Indians, Chinese and Filipinos are obviously Asian or Pacific in their origin. The old economic and cultural triangle of New York, Toronto and London has no resonance for them. But the growing links between Vancouver and Hong Kong, between Toronto and Mumbai, do. The geopolitical importance of the rising Asian tigers is, for them, viscerally important. They are bound to the Pacific by ethnicity, language and culture. And just as the West increasingly identifies itself as Pacific-oriented, so too these new immigrants, most of whom settled in Ontario, are shifting Ontario’s orientation toward the West. This new Toronto that we are importing every decade is turning Ontario into a Pacific province.

While the Liberals took the immigrant vote for granted, the Conservatives courted it relentlessly, reminding new arrivals that the Tories’ family-oriented, law-and-order values were their own. While the Chrétien government legalized same-sex marriage and toyed with decriminalizing pot, Conservatives focused on tax credits for hockey equipment and keeping more criminals behind bars longer.

Once in power, the Conservatives maintained and even increased immigration quotas even as they cracked down on bogus refugee claimants.

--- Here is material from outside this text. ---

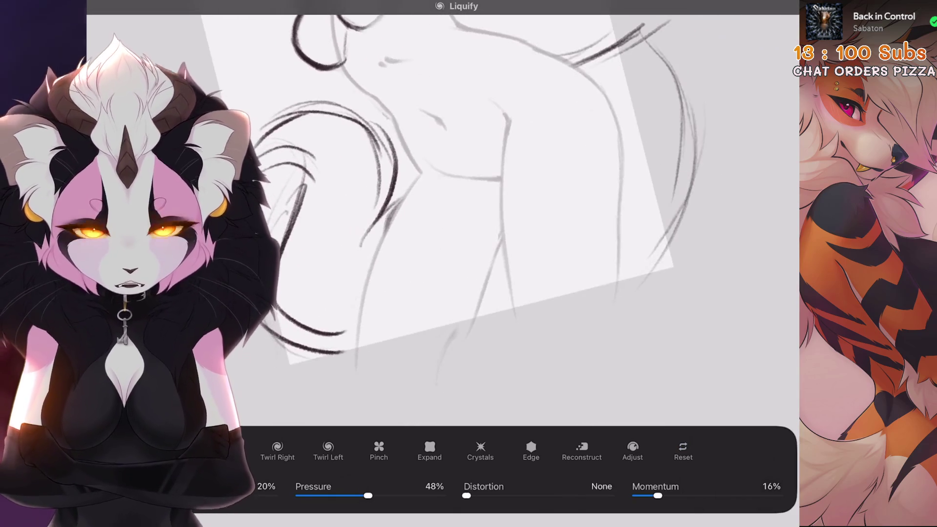
pyautogui.scroll(-1, 439, 220)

The opposition decried such crackdowns as evidence of Conservative intolerance, but the Tories gambled that legal immigrants were the voters most unforgiving of queue jumpers, and they were right.

Data based on the 2008 Canada Election Survey revealed that in 2000 only 20 percent of immigrant voters were inclined toward either the Progressive Conservatives or the Canadian Alliance, while 70 percent supported the Liberals. But by 2008 the two parties were virtually tied, with the Tories receiving 33 percent of the immigrant vote and the Liberals 38 percent.

We do not have the results of the 2011 Election Survey yet, but I do not think the two parties are tied anymore. I did an informal survey of ridings in Ontario with unusually high population of visible minorities to see what happened May 2. These are all suburban ridings where new Canadians have put down roots. Here is what I found:

Brampton West Immigrant population: 46 percent. Result: Conservative gain from Liberals.

Brampton-Springdale Immigrant population: 47 percent. Result: Conservative gain from Liberals.

Bramalea-Gore-Malton Immigrant population: 53 percent. Result: Conservative gain from Liberals.

Mississauga Erindale Immigrant population: 52 percent. Result: Conservative hold.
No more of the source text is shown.